How to display all rows of mysql_fetch_array using while loop

Question

Unable to display all rows of mysql_fetch_array using while loop.

Hi. My problem is I am only able to display last row entered into database table. I am parsing form data with php to insert into a database table. I know that the form data is being inserted into the table. I am using a while loop to attempt to extract data from two columns in all of the rows of the table. I am using php to display the data of the two columns id & product_name in each row. It is my understanding that a mysql_fetch_array will only return 1 row unless it is used in conjunction with a while loop, which then should return all rows.

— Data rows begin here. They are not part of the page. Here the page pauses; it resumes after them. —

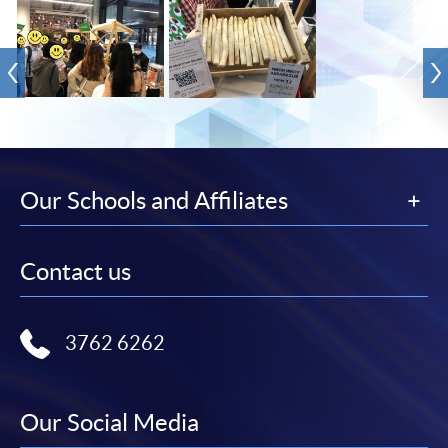
Our Schools and Affiliates
Contact us
3762 6262
Our Social Media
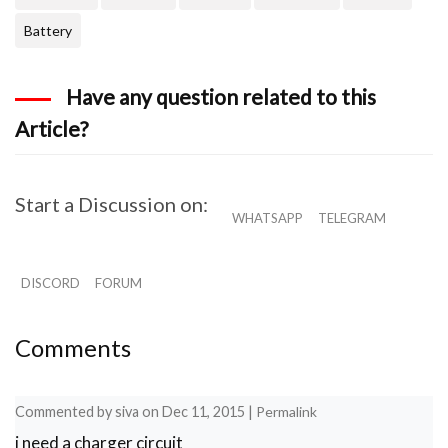
Battery
Have any question related to this
Article?
Start a Discussion on:
WHATSAPP
TELEGRAM
DISCORD
FORUM
Comments
Commented by
siva
on
Dec 11, 2015
|
Permalink
i need a charger circuit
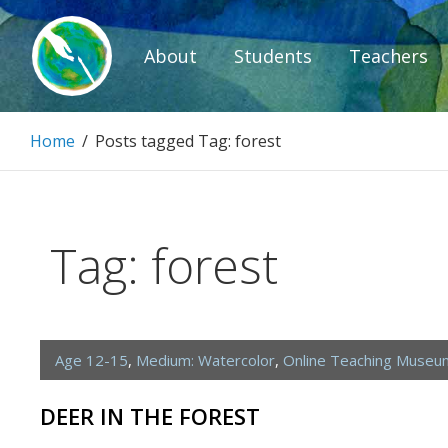
Skip
to
About
Students
Teachers
content
Paintbrush D
Home
/
Posts tagged
Tag:
forest
Connecting people through art.
Tag:
forest
Age 12-15
,
Medium: Watercolor
,
Online Teaching Museu
DEER IN THE FOREST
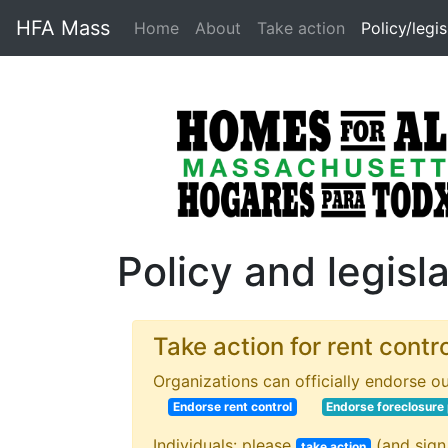
HFA Mass
Home
About
Take action
Policy/legis
Policy and legisl
Take action for rent contr
Organizations can officially endorse ou
Endorse rent control
Endorse foreclosure
Individuals: please
(and sign
take action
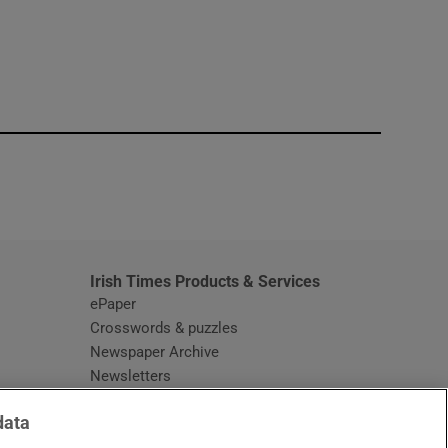
window
Irish Times Products & Services
ePaper
Crosswords & puzzles
Newspaper Archive
Newsletters
Opens in new window
Article Index
data
Opens in new window
Discount Codes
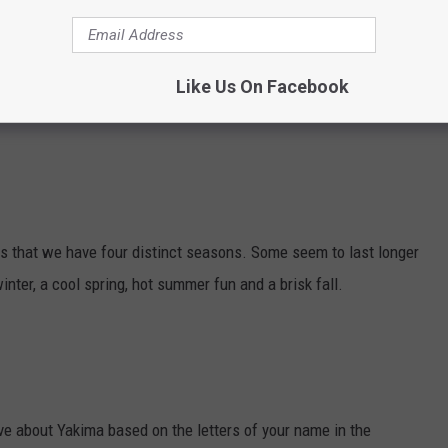
he community. Much more than just a thrift shop, they also
Like Us On Facebook
ma Valley.
 is that we have four distinct seasons. Some seem to last longer
inter, a cool spring, hot summer fun and a brisk fall.
ve about Yakima based on the letters of your name in the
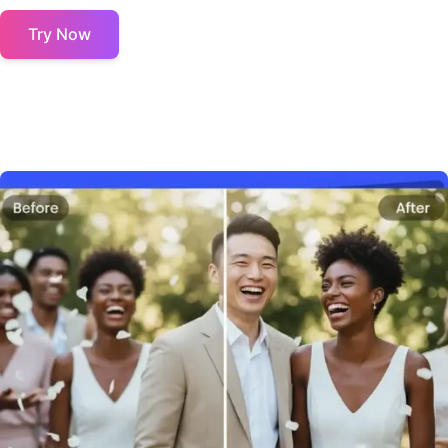
Try Now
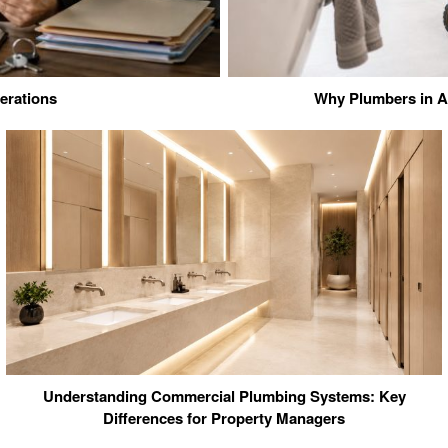
erations
Why Plumbers in Ad
Understanding Commercial Plumbing Systems: Key
Differences for Property Managers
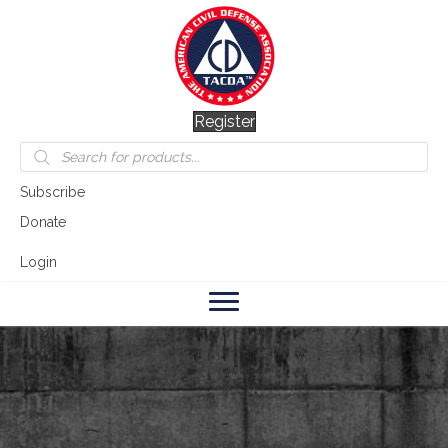
Register
Products
search
Subscribe
Donate
Login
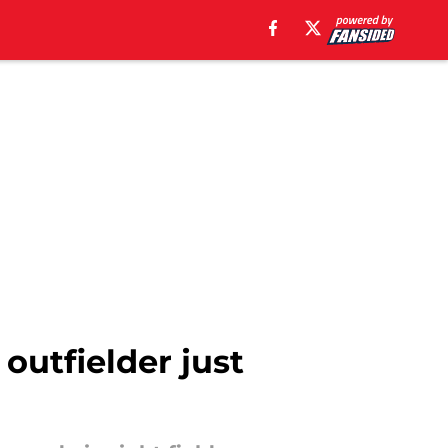
outfielder just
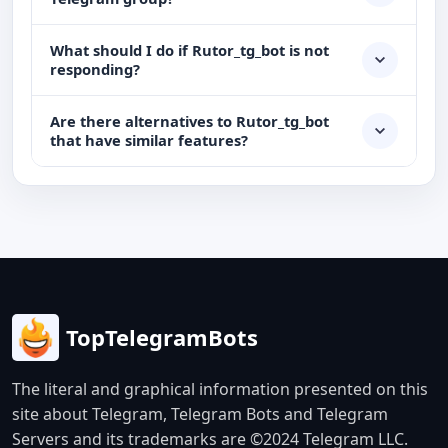
What should I do if Rutor_tg_bot is not
responding?
Are there alternatives to Rutor_tg_bot
that have similar features?
TopTelegramBots
The literal and graphical information presented on this
site about Telegram, Telegram Bots and Telegram
Servers and its trademarks are ©2024 Telegram LLC.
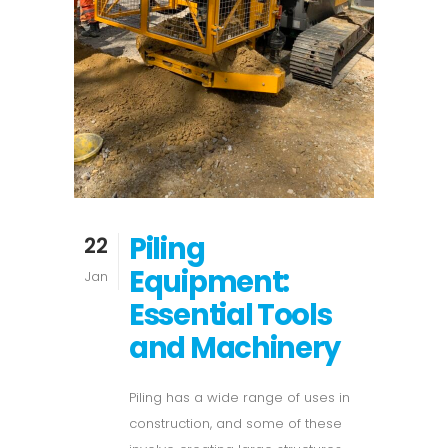
Piling
22
Equipment:
Jan
Essential Tools
and Machinery
Piling has a wide range of uses in
construction, and some of these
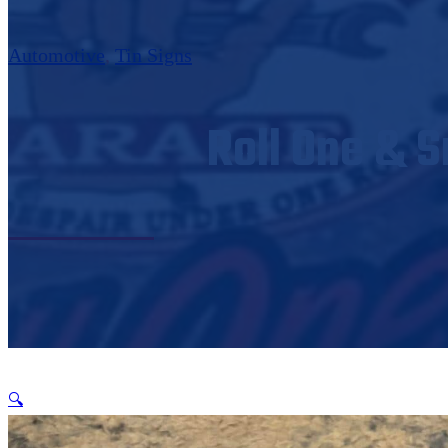
Automotive
,
Tin Signs
Roll One & 
🔍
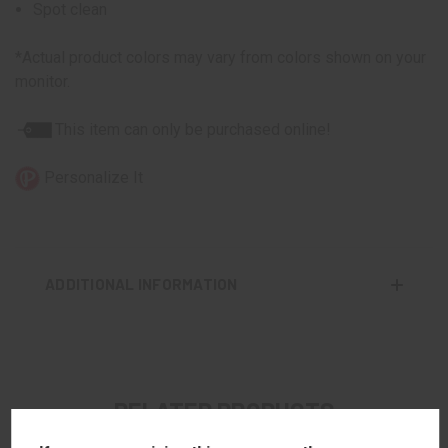
Spot clean
*Actual product colors may vary from colors shown on your
monitor.
This item can only be purchased online!
Personalize It
ADDITIONAL INFORMATION
RELATED PRODUCTS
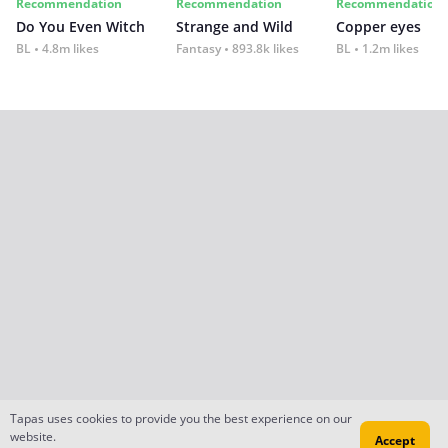
Recommendation
Recommendation
Recommendation
Do You Even Witch
Strange and Wild
Copper eyes
BL
4.8m likes
Fantasy
893.8k likes
BL
1.2m likes
Tapas uses cookies to provide you the best experience on our
website.
Accept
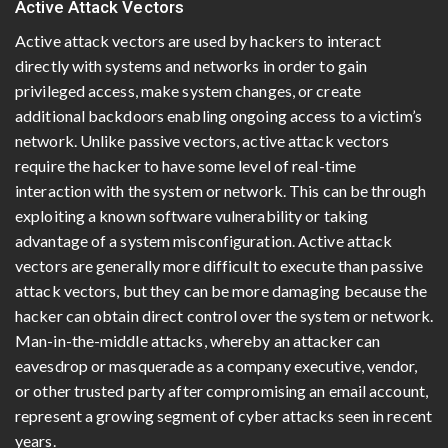
Active Attack Vectors
Active attack vectors are used by hackers to interact
directly with systems and networks in order to gain
privileged access, make system changes, or create
additional backdoors enabling ongoing access to a victim’s
network. Unlike passive vectors, active attack vectors
require the hacker to have some level of real-time
interaction with the system or network. This can be through
exploiting a known software vulnerability or taking
advantage of a system misconfiguration. Active attack
vectors are generally more difficult to execute than passive
attack vectors, but they can be more damaging because the
hacker can obtain direct control over the system or network.
Man-in-the-middle attacks, whereby an attacker can
eavesdrop or masquerade as a company executive, vendor,
or other trusted party after compromising an email account,
represent a growing segment of cyber attacks seen in recent
years.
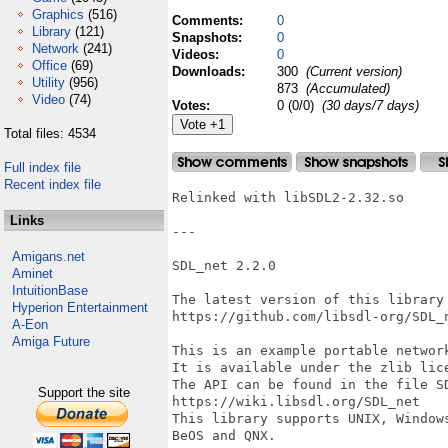
Graphics
(516)
Comments:
0
Library
(121)
Snapshots:
0
Network
(241)
Videos:
0
Office
(69)
Downloads:
300
(Current version)
Utility
(956)
873
(Accumulated)
Video
(74)
Votes:
0 (0/0)
(30 days/7 days)
Total files: 4534
Full index file
Recent index file
Relinked with libSDL2-2.32.so

Links
---

Amigans.net
SDL_net 2.2.0

Aminet
IntuitionBase
The latest version of this library 
Hyperion Entertainment
https://github.com/libsdl-org/SDL_n
A-Eon
Amiga Future
This is an example portable network
It is available under the zlib lic
The API can be found in the file SD
Support the site
https://wiki.libsdl.org/SDL_net

This library supports UNIX, Windows
BeOS and QNX.
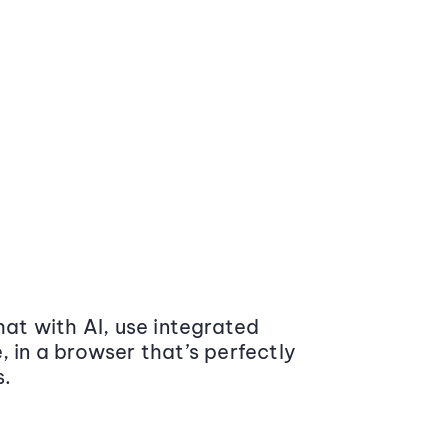
at with AI, use integrated
 in a browser that’s perfectly
s.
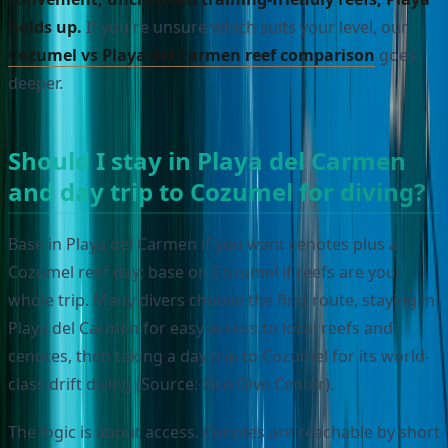
holds up.
If you're unsure which suits your level, our
Cozumel vs Playa del Carmen reef comparison
goes
deeper.
Should I stay in Playa del Carmen
and day trip to Cozumel for diving?
Base in Playa del Carmen if you want cenotes plus a
Cozumel reef day; base on Cozumel if reefs are your
whole trip. Many divers choose the first route, staying in
Playa del Carmen for easy access to local reefs and
cenotes, then taking a day trip to Cozumel for its world-
class drift diving (Source: Xico Dive Center).
The logic is about access. Cenotes are reachable by short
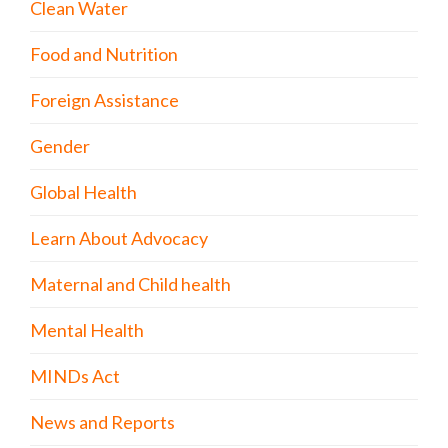
Clean Water
Food and Nutrition
Foreign Assistance
Gender
Global Health
Learn About Advocacy
Maternal and Child health
Mental Health
MINDs Act
News and Reports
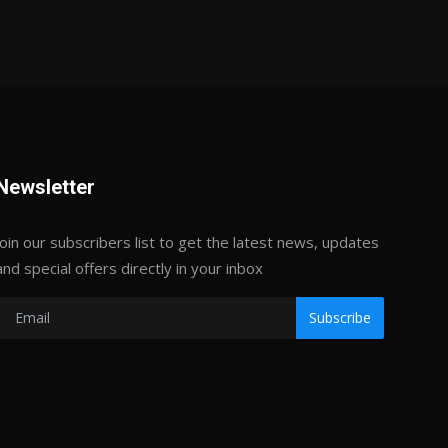
Newsletter
Join our subscribers list to get the latest news, updates
and special offers directly in your inbox
Subscribe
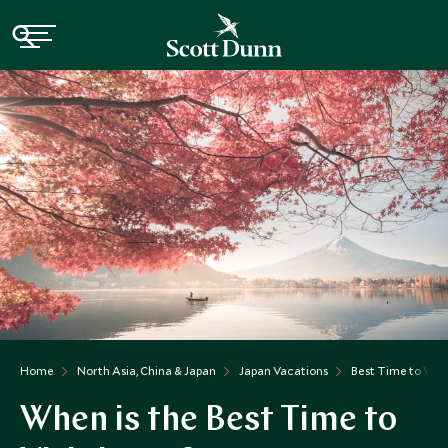
Home
North Asia, China & Japan
Japan Vacations
Best Time to Visi
When is the Best Time to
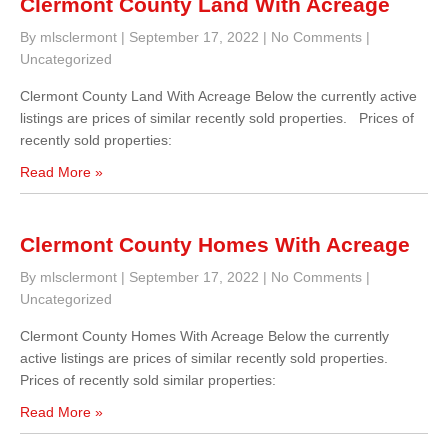
Clermont County Land With Acreage
By mlsclermont
|
September 17, 2022
|
No Comments
|
Uncategorized
Clermont County Land With Acreage Below the currently active
listings are prices of similar recently sold properties. Prices of
recently sold properties:
Read More »
Clermont County Homes With Acreage
By mlsclermont
|
September 17, 2022
|
No Comments
|
Uncategorized
Clermont County Homes With Acreage Below the currently
active listings are prices of similar recently sold properties.
Prices of recently sold similar properties:
Read More »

So I am confused why I can only out put the last row.

When I browse the table in phpMyAdmin there are three rows each with an id number. They are ordered sequentially 1, 2, 3 because the id column is auto increment. id column is primary key. product_name column is unique key.

I don't think there is a problem with my query structure. Possibly a problem defining $product_list variable ? I don't know.

I have closed browser and cleared all history, cookies etc. I have stopped & restarted Apache server & mysql.

When I echo var_dump ($sql); I get: resource(6) of type (mysql result) . When I echo var_dump ($product_list); I get: string(99) "3 - Blue Jeans edit • delete " When I print_r ($sqL); I get: Resource id #6 When I echo $product_list; I get: 3 - Blue Jeans edit • delete

I have spent a lot of time searching for answer to this via google searches but none seem to fit this particular problem.

I did see one similar question suggesting using a concatenation approach, but there were zero (0) up-votes. So I wasn't sure if this was a viable remedy to my problem.

Here is the code I am using:

<?php
    //this block grabs the whole list for viewing 
    $product_list = "";
    $sql= mysql_query ("SELECT * FROM `products`");
    $product_count = mysql_num_rows ($sql);
    if ($product_count > 0) {
        while($row = mysql_fetch_array ($sql)) {
            $id = $row['id'];
            $product_name = $row ['product_name'];
            $product_list = "$id - $product_name &nbsp; &nbsp; &nbsp; <a               
            href='#'>edit</a> &nbsp; &bull; <a href='#'>delete</a>  
            <br/>";

        }
    } else {
        $product_list = "You have no products listed in your store yet";
    }
    ?>

    <?php echo $product_list; ?> 

Answer 1

Ok this answer might not what you're looking for but I only use mySQLi not the older version. I'll rewrite the your code with the newer syntax only because I know this would work. So here goes

<?php
  $conn = new mysqli($server, $username, $password, $database);
  $product_list = "";
  $sql = $conn->query("SELECT * FROM products");
  $product_count = mysqli_num_rows ($sql);
  if ($product_count > 0) {
        while($row = $sql->fetch_assoc()) {
            $id = $row['id'];
            $product_name = $row ['product_name'];
            $product_list = "$id - $product_name &nbsp; &nbsp; &nbsp; <a               
            href='#'>edit</a> &nbsp; &bull; <a href='#'>delete</a>  
            <br/>";

        }
    } else {
        $product_list = "You have no products listed in your store yet";
    }
  ?>

You would need to either add the $conn = new mysqli($server, $username, $password, $database); in mySQLi Object Orientated method or can replace $conn on the $sql = $conn->query("SELECT * FROM products"); line withe your existing one and this should work.

Answer 2

You are overwriting $product_list in every loop.

You have to concateate by concat operator .=

$product_list .= "$id - $product_name &nbsp; &nbsp; &nbsp; <a href='#'>edit</a> &nbsp; &bull; <a href='#'>delete</a> <br/>";